The current implementation is too restrictive because an R2G is one sytem: it’s a simulation that is converted to a live port. This makes rebuilding the simulated part impossible.

We’ll change the R2G’s to be two systems: a live port and a simulation. This way we can show separate stats, easily re-run just the simulated portion, present the data differently, etc.

We’ll have more details soon and get started on this now.

Thank

Thank you very much Marco!

Marco - if you are going to do this then please don’t allow simulation stats to be integrated with OOS as they are now and don’t allow backtest data to be sorted as one would performance data. Otherwise you will have created a simulation paradise where you just put up a new improved simulation when the system performs poorly. We would have “simulation showboating” in perpetuity. Not what you want.

I see nothing wrong with the way mutual funds and ETFs do it, where they create a prospectus with a theoretical index but the data is not integrated with OOS performance. The OOS has to be standalone.

Steve

While we are on this subject of restructuring rules for R2G models I would like to draw attention to the possibility that having a constant selection process for a universe may not be desirable. I was reading how MSCI constructs their USA Minimum Volatility Index. http://www.msci.com/resources/factsheets/MSCI_USA_Min_Vol_Factsheet.pdf

The MSCI Minimum Volatility Indices are designed to provide the lowest return variance for a given covariance matrix of stock returns. Volatility Index is calculated using Barra Optimizer to optimize a given MSCI parent index for the lowest absolute volatility with a certain set of constraints. These constraints help maintain index replicability and investability and include index turnover limits, for example, along with minimum and maximum constituent, sector and/or country weights relative to the parent index. Each Minimum Volatility Index is rebalanced (or is re-optimized) semi-annually in May and November.

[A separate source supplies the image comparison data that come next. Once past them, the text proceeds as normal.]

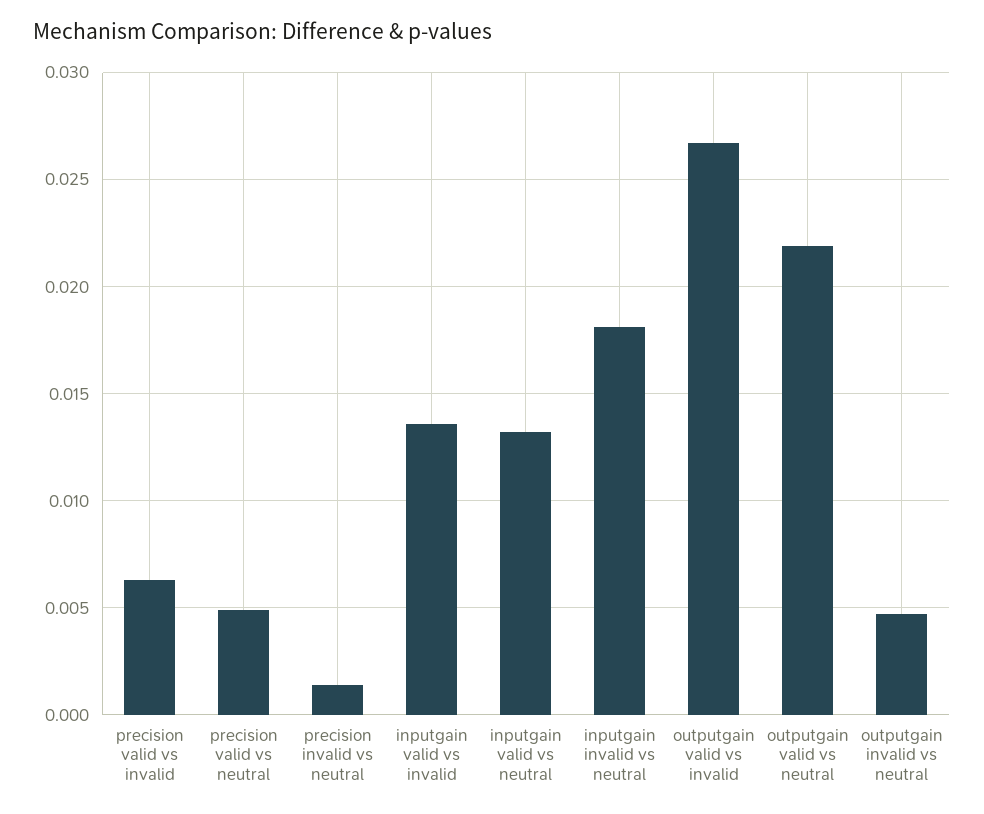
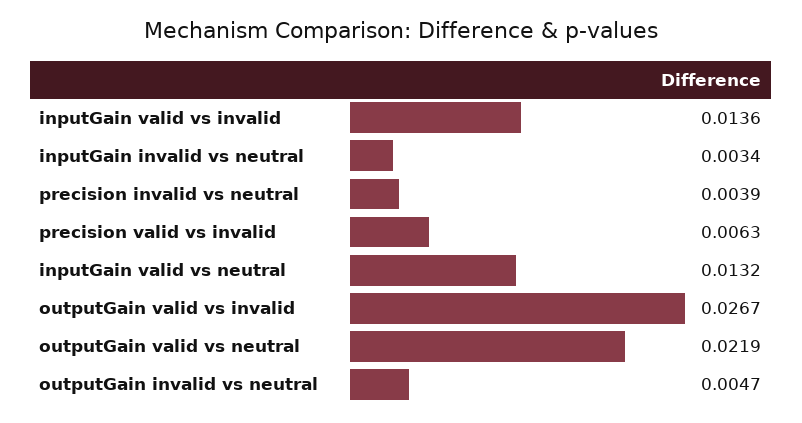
  {
    "precision valid vs invalid": 0.0063,
-   "precision valid vs neutral": 0.005,
-   "precision invalid vs neutral": 0.0015,
+   "precision invalid vs neutral": 0.0039,
    "inputgain valid vs invalid": 0.0136,
    "inputgain valid vs neutral": 0.0132,
-   "inputgain invalid vs neutral": 0.018,
+   "inputgain invalid vs neutral": 0.0034,
    "outputgain valid vs invalid": 0.0267,
    "outputgain valid vs neutral": 0.0219,
    "outputgain invalid vs neutral": 0.0047
  }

That means the parameters for the index are changed twice a year. Hence, backtesting over a 15 year period would imply changing the selection process for the universe 30 times. I have been running a Best12(USMV)-Trader model live on my website iMarketSignals.com since the beginning of July using the stockholdings of USMV as universe and updating the universe every 3 months. So far with great success. The model is up about 22%, whereas SPY only gained 6.7% over this period. I would love to offer this model as a R2G, but it would not qualify under the existing rules. Perhaps P123 could provide a section for specialty R2G models such as this one, where the backtest period is short, but the methodology is spelled out for subscribers.


Geov, brings a point worth reflecting about.

Does R2G aims at competing with Collective 2?

Because there are strategies that we can’t run on P123. Some data is not there or some is too recent. Market timing using options data for example.
There is a market for these, it might as well happen here. But not as long as R2G is marketed as backtested P123 strategies only.

Could a R2G model ever be made of a simple live portfolio where all trades would be entered manually by the author based on his own strategies, manual or automated?

We have “foundation, investor, trader, ETF” sections. Why not an “unregulated” section, that would be constituted of live portfolios with manual inputs. Who knows, half the people from Collective2 might flock in. That is if you stick to the 80-20.

I think an unregulated section would be a good idea. People can then watch the performance for several month before subscribing. Also P123 could charge a fee upfront for unregulated R2Gs, instead of the 20% cut. Having to pay a launching fee would ensure that only designers who are confident of their models would submit them. Currently one can put anything up in the hope of someone subscribing, because it cost nothing.